#### Problem details
Copy the text read from every row below line for line, without changing anything, and leave the pictures out of your answer.

'''

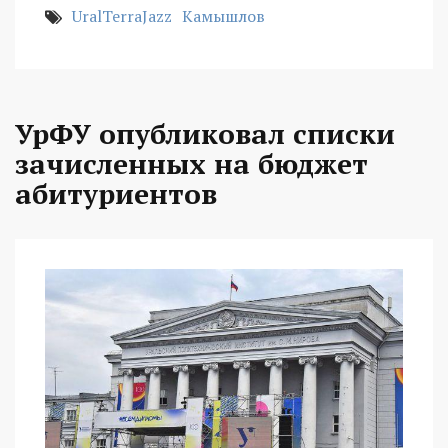
UralTerraJazz
Камышлов
УрФУ опубликовал списки
зачисленных на бюджет
абитуриентов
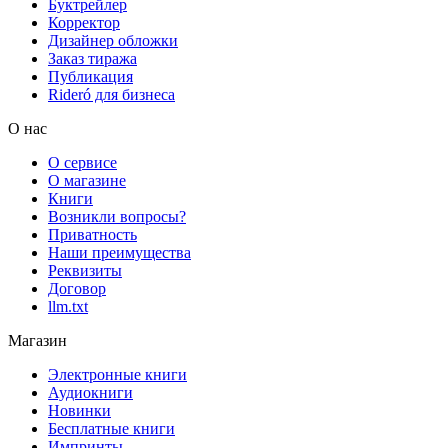
Буктрейлер
Корректор
Дизайнер обложки
Заказ тиража
Публикация
Rideró для бизнеса
О нас
О сервисе
О магазине
Книги
Возникли вопросы?
Приватность
Наши преимущества
Реквизиты
Договор
llm.txt
Магазин
Электронные книги
Аудиокниги
Новинки
Бесплатные книги
Импринты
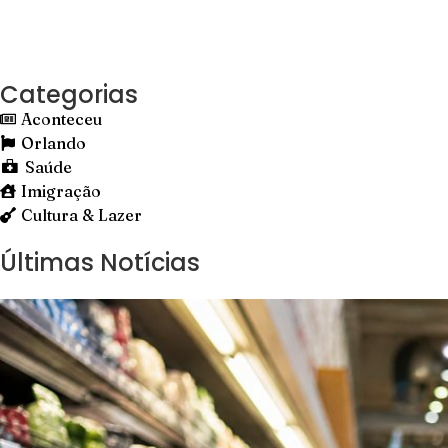
Categorias
Aconteceu
Orlando
Saúde
Imigração
Cultura & Lazer
Últimas Notícias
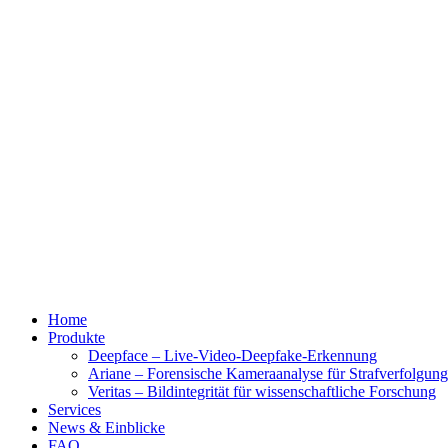
Home
Produkte
Deepface – Live-Video-Deepfake-Erkennung
Ariane – Forensische Kameraanalyse für Strafverfolgun
Veritas – Bildintegrität für wissenschaftliche Forschung
Services
News & Einblicke
FAQ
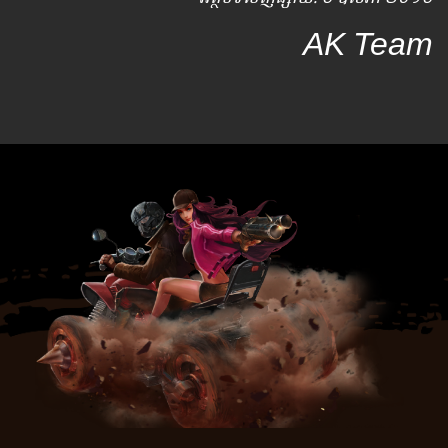
AK Team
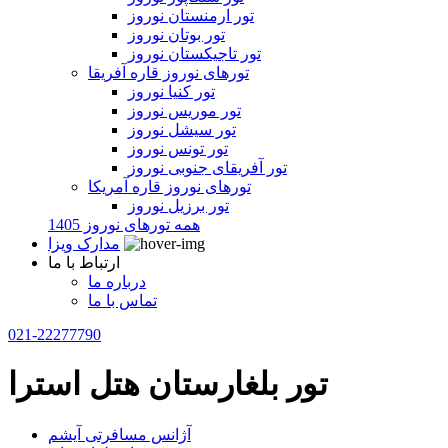
تور ارمنستان نوروز
تور بوتان نوروز
تور تاجیکستان نوروز
تورهای نوروز قاره آفریقا
تور کنیا نوروز
تور موریس نوروز
تور سیشل نوروز
تور تونس نوروز
تور آفریقای جنوبی نوروز
تورهای نوروز قاره آمریکا
تور برزیل نوروز
همه تورهای نوروز 1405
مدارک ویزا
ارتباط با ما
درباره ما
تماس با ما
021-22277790
تور بلغارستان هتل استرا
آژانس مسافرتی آیشم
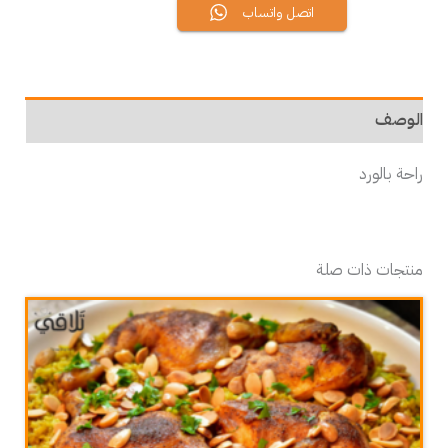
اتصل واتساب
الوصف
راحة بالورد
منتجات ذات صلة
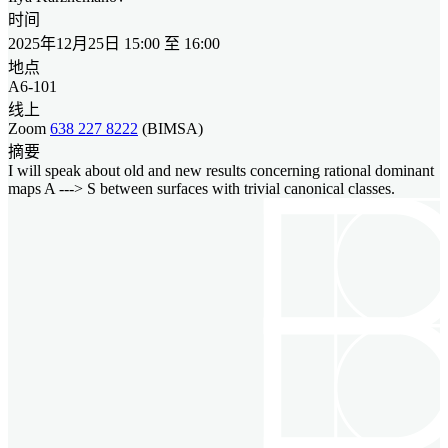
时间
2025年12月25日 15:00 至 16:00
地点
A6-101
线上
Zoom
638 227 8222
(BIMSA)
摘要
I will speak about old and new results concerning rational dominant
maps A ---> S between surfaces with trivial canonical classes.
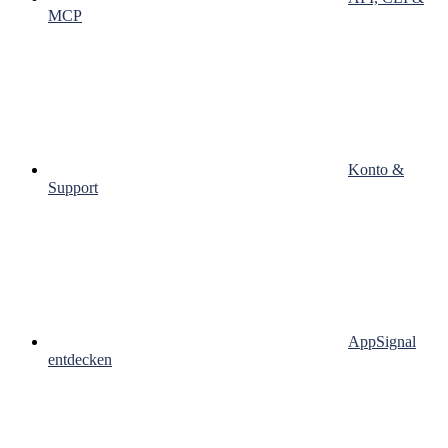
MCP
Konto &
Support
AppSignal
entdecken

'''

#### Task result
UralTerraJazz
Камышлов
УрФУ опубликовал списки
зачисленных на бюджет
абитуриентов
Буктрейлер
Корректор
Дизайнер обложки
Заказ тиража
Публикация
Rideró для бизнеса
О нас
О сервисе
О магазине
Книги
Возникли вопросы?
Приватность
Наши преимущества
Реквизиты
Договор
llm.txt
Магазин
Электронные книги
Аудиокниги
Новинки
Бесплатные книги
Импринты
Categorias
Aconteceu
Orlando
Saúde
Imigração
Cultura & Lazer
Últimas Notícias
Home
Produkte
Deepface – Live-Video-Deepfake-Erkennung
Ariane – Forensische Kameraanalyse für Strafverfolgun
Veritas – Bildintegrität für wissenschaftliche Forschung
Services
News & Einblicke
FAQ
AK Team
تور ارمنستان نوروز
تور بوتان نوروز
تور تاجیکستان نوروز
تورهای نوروز قاره آفریقا
تور کنیا نوروز
تور موریس نوروز
تور سیشل نوروز
تور تونس نوروز
تور آفریقای جنوبی نوروز
تورهای نوروز قاره آمریکا
تور برزیل نوروز
همه تورهای نوروز 1405
مدارک ویزا
ارتباط با ما
درباره ما
تماس با ما
021-22277790
تور بلغارستان هتل استرا
آژانس مسافرتی آیشم
اتصل واتساب
الوصف
راحة بالورد
منتجات ذات صلة
时间
2025年12月25日 15:00 至 16:00
地点
A6-101
线上
Zoom
638 227 8222
(BIMSA)
摘要
I will speak about old and new results concerning rational dominant
maps A ---> S between surfaces with trivial canonical classes.
MCP
Konto &
Support
AppSignal
entdecken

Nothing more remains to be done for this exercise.